Tinybird's approach of defining pipelines and endpoints solves this fundamental problem. The cost of adding another aggregation or roll-up is minimal, and there's much less maintenance overhead for the development team. Features that would have taken weeks to build with traditional infrastructure can be implemented in days.

“With analytics products that charge per compute or per byte read, it's really easy to spend a lot of money. I've had distressing conversations with our CFO about surprise bills. The fact that we don't have to worry about accidentally blowing ourselves up on cost is a big selling point.”
Robert MacCloy
CTO and Co-founder at Scrunch
Cost predictability at startup scale
For Robert and the Scrunch team, cost predictability matters as much as performance. Having worked extensively with analytics platforms that charge per byte read or per compute, he's experienced the pain of surprise bills - those distressing conversations with the CFO about why a missing WHERE clause resulted in a $20,000 data warehouse bill.
With Tinybird, costs have been linear with usage. There's no worry about accidentally triggering an expensive full table scan or forgetting to optimize a query. For a startup that's tripled in size since adopting Tinybird, this predictability is invaluable.
“Being able to say yes more often, especially when serving sophisticated customers, can have a huge impact. The quantity of what we'll deliver will be higher as we adopt Tinybird in more places.”
Robert MacCloy
CTO and Co-founder at Scrunch
The future: Saying yes to more features
As Scrunch looks ahead to the next quarter and beyond, the ability to move quickly on new data features will be a competitive advantage. In the fast-moving AI search optimization market, no one knows exactly what the future holds. Being able to try things out, make multiple bets, and iterate quickly is crucial.
There are features that Scrunch simply wouldn't build without Tinybird. If each feature takes multiple sprints, you have to pick and choose. But if those same features take days instead, suddenly the calculus changes. The team can say yes to more customer requests, explore more use cases, pull in those QoL updates, and deliver more value.
For sophisticated customers in a rapidly evolving market, this velocity matters. While product discipline and saying no are important, the ability to say yes - to actually deliver the features customers need - can make all the difference in winning a new category.

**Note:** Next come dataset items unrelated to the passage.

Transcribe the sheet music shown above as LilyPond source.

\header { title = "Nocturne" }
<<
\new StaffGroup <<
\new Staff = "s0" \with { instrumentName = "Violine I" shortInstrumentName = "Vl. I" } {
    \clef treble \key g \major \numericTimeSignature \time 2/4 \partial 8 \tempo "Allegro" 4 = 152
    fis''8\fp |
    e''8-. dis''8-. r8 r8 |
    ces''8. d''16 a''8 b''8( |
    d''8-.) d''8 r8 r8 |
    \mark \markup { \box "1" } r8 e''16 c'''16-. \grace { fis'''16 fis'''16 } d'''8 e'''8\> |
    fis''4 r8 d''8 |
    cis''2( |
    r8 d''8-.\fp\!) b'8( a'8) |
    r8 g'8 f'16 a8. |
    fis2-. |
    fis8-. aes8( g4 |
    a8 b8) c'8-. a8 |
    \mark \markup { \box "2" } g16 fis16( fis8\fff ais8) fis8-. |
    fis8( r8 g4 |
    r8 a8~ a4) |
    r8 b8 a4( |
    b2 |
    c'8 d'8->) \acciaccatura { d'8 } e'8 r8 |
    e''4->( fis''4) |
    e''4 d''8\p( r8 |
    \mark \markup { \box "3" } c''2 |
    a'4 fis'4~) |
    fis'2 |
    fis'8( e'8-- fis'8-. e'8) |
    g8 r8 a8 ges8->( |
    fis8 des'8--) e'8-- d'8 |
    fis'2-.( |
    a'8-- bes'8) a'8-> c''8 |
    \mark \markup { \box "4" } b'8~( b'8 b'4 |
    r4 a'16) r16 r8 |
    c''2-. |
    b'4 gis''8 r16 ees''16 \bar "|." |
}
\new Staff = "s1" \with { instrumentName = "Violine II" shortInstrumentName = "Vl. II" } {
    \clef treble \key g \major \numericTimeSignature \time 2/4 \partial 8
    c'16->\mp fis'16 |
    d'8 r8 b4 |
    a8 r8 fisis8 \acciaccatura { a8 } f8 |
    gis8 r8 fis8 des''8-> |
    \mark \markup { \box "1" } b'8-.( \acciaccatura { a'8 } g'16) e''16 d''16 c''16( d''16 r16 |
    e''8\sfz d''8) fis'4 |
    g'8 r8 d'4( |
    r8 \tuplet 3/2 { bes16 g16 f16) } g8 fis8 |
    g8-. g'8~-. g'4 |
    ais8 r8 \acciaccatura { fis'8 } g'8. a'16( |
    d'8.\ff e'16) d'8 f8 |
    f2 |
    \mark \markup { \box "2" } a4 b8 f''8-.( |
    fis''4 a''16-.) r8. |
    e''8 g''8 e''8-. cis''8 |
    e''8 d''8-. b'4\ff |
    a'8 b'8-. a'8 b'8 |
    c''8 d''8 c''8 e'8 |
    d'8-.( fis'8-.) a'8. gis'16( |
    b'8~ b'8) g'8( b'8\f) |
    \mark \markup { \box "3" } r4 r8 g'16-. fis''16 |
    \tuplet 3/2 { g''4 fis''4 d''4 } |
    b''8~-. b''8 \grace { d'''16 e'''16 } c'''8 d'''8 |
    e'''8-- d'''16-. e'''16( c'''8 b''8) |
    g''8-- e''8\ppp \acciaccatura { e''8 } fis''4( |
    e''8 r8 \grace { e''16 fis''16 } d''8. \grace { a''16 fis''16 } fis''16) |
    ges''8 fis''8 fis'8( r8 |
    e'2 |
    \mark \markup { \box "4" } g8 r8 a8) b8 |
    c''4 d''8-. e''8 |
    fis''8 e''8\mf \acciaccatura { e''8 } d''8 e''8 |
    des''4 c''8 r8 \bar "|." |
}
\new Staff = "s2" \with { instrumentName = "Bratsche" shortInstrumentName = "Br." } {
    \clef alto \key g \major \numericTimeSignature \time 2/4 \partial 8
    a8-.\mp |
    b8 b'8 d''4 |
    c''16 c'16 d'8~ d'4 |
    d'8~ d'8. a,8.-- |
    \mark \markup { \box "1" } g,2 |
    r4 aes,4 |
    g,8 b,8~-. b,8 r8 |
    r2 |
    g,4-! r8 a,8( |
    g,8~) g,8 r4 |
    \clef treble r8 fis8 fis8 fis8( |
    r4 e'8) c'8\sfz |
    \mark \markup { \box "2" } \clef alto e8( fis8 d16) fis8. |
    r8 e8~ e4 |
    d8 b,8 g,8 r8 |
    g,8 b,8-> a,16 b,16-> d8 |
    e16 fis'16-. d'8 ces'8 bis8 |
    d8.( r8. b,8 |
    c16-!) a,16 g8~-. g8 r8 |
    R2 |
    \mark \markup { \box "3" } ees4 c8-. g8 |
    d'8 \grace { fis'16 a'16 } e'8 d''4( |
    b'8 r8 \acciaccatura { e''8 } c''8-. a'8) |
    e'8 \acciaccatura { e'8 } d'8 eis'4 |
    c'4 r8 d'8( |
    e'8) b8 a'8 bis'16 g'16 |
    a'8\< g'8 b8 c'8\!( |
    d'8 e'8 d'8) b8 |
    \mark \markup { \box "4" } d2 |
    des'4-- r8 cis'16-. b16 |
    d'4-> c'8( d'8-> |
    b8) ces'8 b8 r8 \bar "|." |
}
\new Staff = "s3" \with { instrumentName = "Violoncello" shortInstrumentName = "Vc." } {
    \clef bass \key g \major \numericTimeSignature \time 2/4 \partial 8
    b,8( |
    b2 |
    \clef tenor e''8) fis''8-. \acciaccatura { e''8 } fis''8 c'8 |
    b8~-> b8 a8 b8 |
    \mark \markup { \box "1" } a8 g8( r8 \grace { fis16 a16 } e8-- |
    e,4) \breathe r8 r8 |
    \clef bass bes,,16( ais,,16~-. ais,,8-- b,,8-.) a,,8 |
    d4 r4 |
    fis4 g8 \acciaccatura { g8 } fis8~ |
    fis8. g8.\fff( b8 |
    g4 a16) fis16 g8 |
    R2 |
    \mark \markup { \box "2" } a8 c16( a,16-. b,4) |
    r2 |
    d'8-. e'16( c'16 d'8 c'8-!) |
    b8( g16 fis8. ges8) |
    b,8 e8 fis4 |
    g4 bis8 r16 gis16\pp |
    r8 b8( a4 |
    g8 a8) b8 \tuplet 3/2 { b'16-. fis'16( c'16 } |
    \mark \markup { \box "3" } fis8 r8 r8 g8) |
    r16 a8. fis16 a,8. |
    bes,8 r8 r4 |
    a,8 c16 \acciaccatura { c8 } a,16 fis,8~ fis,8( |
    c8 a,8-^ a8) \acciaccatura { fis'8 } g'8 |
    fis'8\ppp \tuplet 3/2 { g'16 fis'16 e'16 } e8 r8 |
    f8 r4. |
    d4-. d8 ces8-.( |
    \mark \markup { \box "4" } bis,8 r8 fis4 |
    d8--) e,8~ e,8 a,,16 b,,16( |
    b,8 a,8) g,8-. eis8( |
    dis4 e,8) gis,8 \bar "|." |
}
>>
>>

“Tinybird lets us go from raw data to production-ready features faster than anything else I've seen, with less ceremony, less overhead, and less concern about what it's going to take to run it in production.”
Robert MacCloy
CTO and Co-founder at Scrunch
What's next for Scrunch and Tinybird
Scrunch currently uses Tinybird primarily for the Agent Traffic feature, but the team sees opportunities to adopt it more broadly across their application. Many of the data-intensive features on their roadmap - better summarization, insights, different roll-ups, and more sophisticated filters - are exactly the kind of capabilities where Tinybird excels.
As Scrunch continues to grow and the AI search optimization market matures, Scrunch sees the opportunity to grab - and secure - market share by shipping what their customers really need faster than their competitors. With Tinybird, they have a platform that lets them move fast, control costs, and focus on building customer value rather than managing data infrastructure.